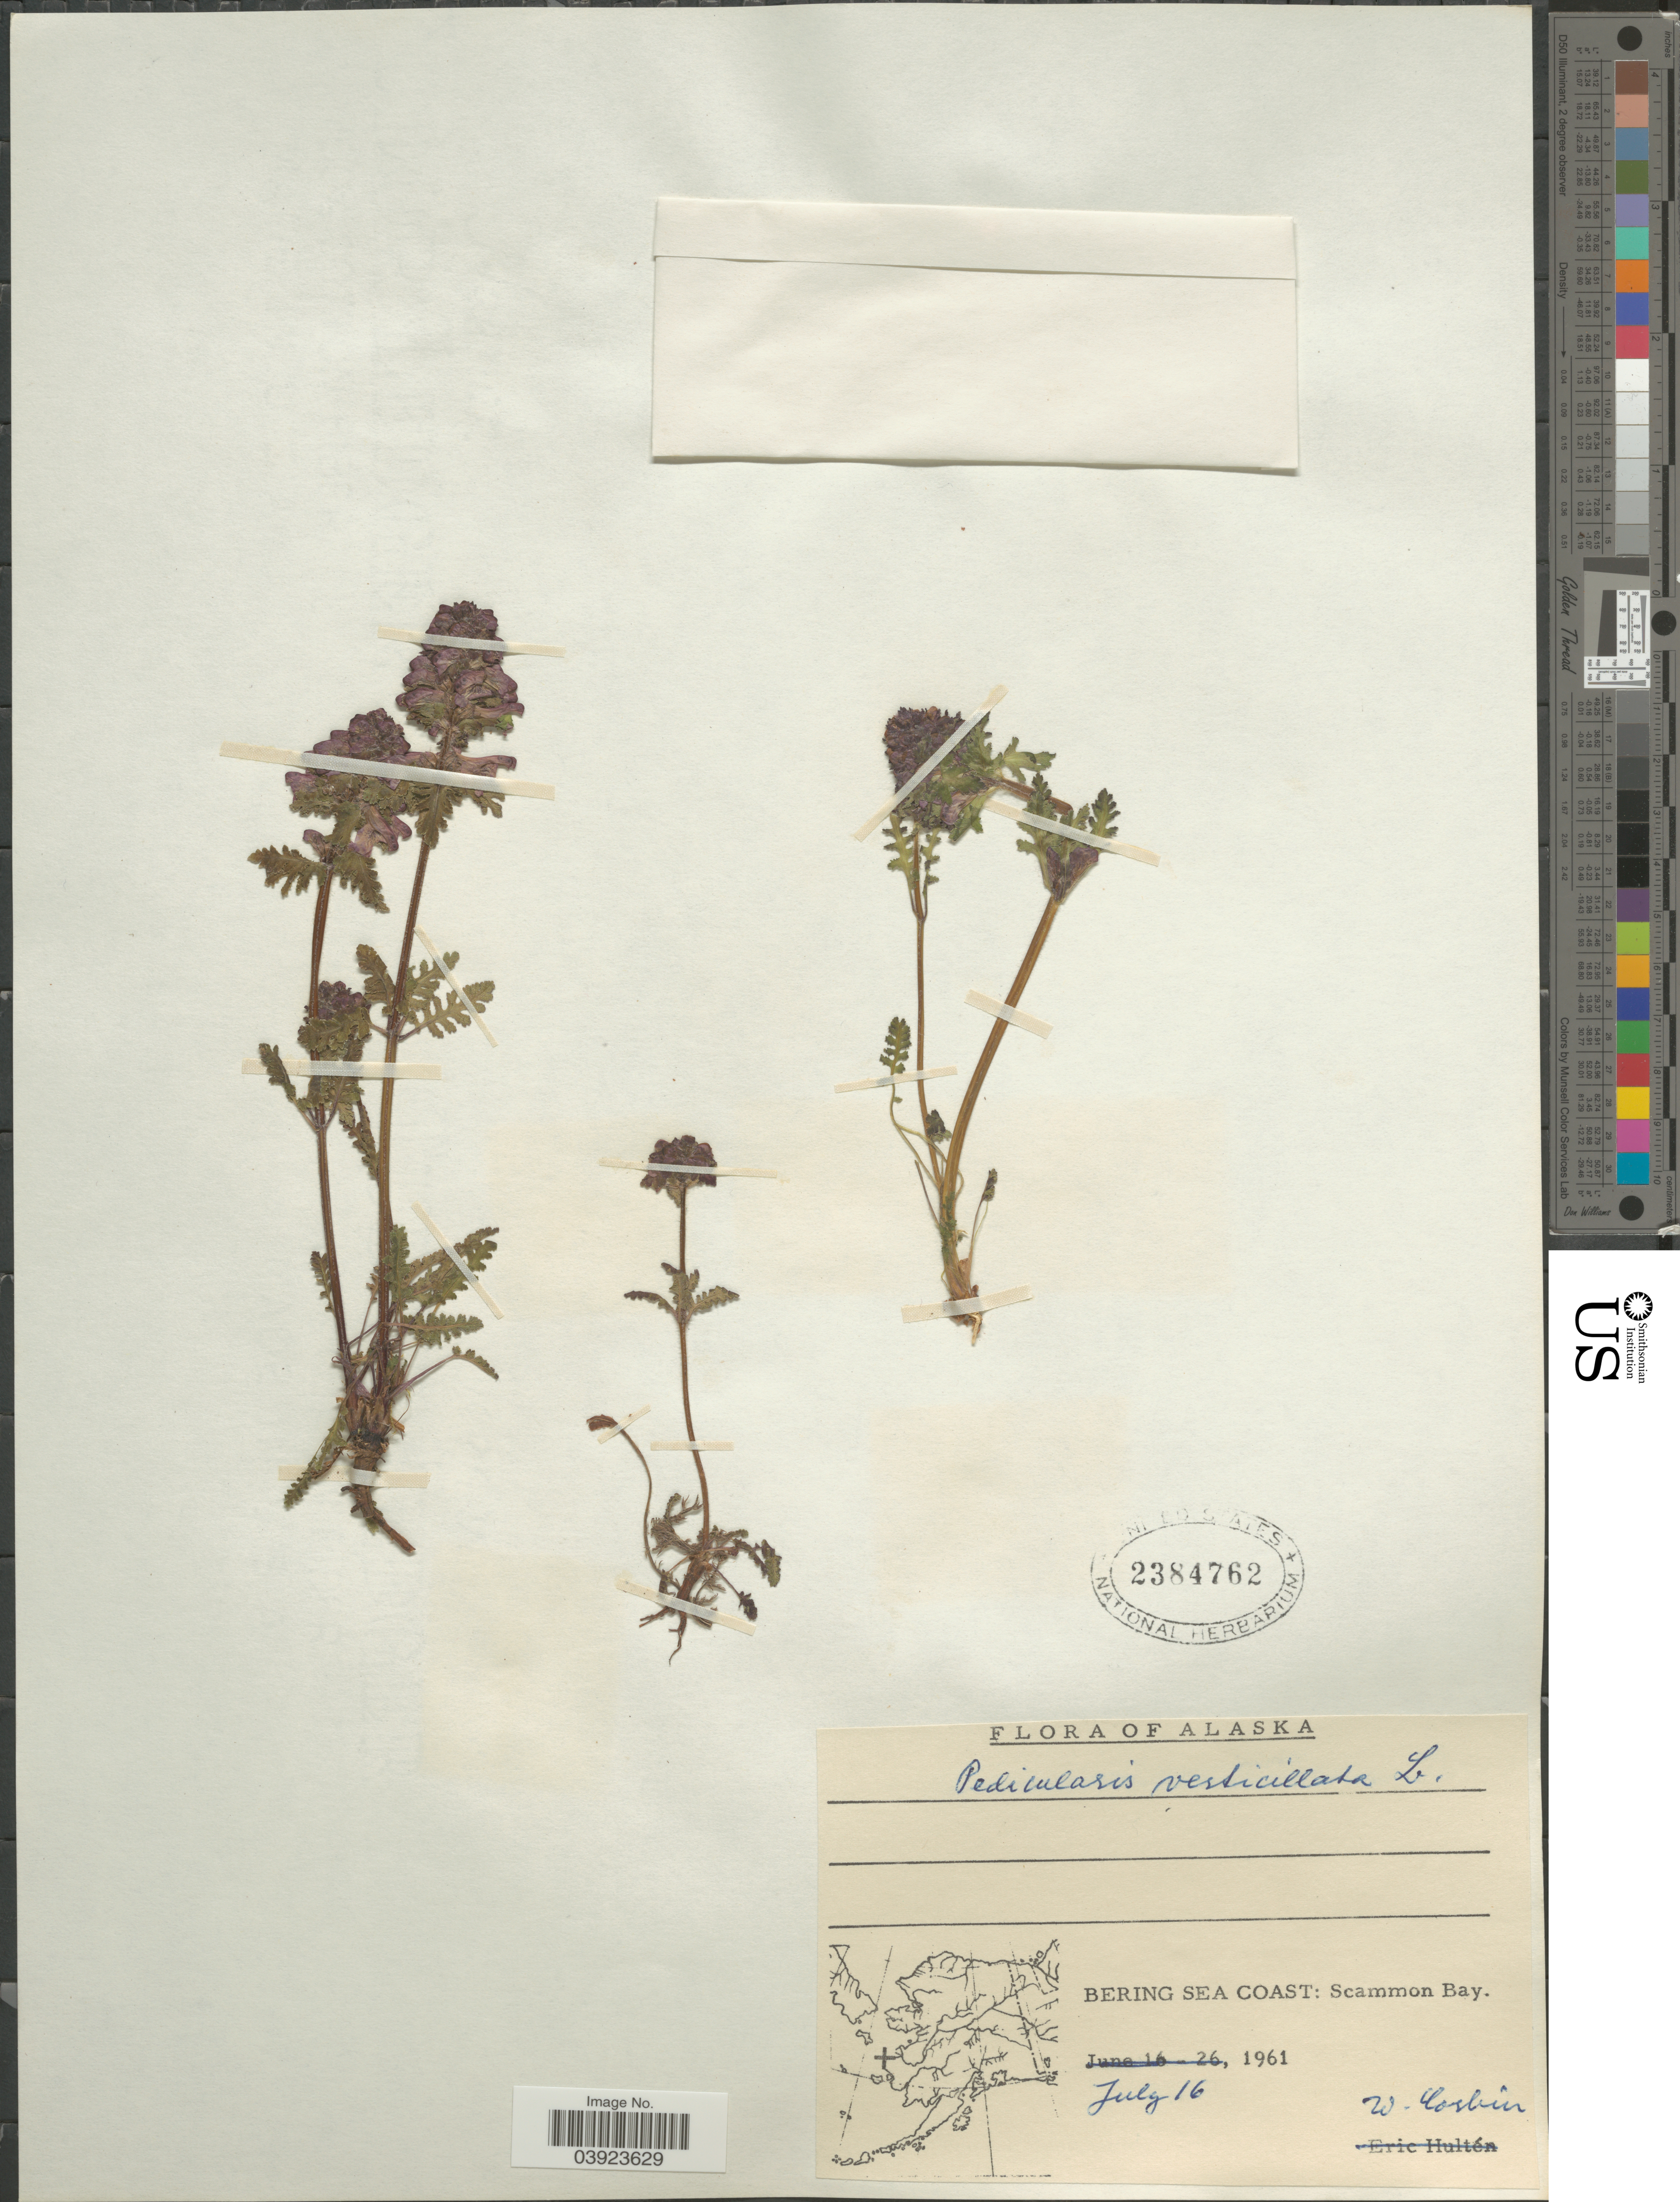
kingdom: Plantae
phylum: Tracheophyta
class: Magnoliopsida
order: Lamiales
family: Orobanchaceae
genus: Pedicularis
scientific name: Pedicularis verticillata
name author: L.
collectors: W. Corbin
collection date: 1961-07-16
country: United States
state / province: Alaska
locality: Bering Sea Coast: Scammon Bay.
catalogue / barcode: US 2384762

- Short task: Could you quote each line of the items above word for word, with the pictures left out?

- Answer to this problem:
kingdom: Plantae
phylum: Tracheophyta
class: Magnoliopsida
order: Lamiales
family: Orobanchaceae
genus: Pedicularis
scientific name: Pedicularis verticillata
name author: L.
collectors: W. Corbin
collection date: 1961-07-16
country: United States
state / province: Alaska
locality: Bering Sea Coast: Scammon Bay.
catalogue / barcode: US 2384762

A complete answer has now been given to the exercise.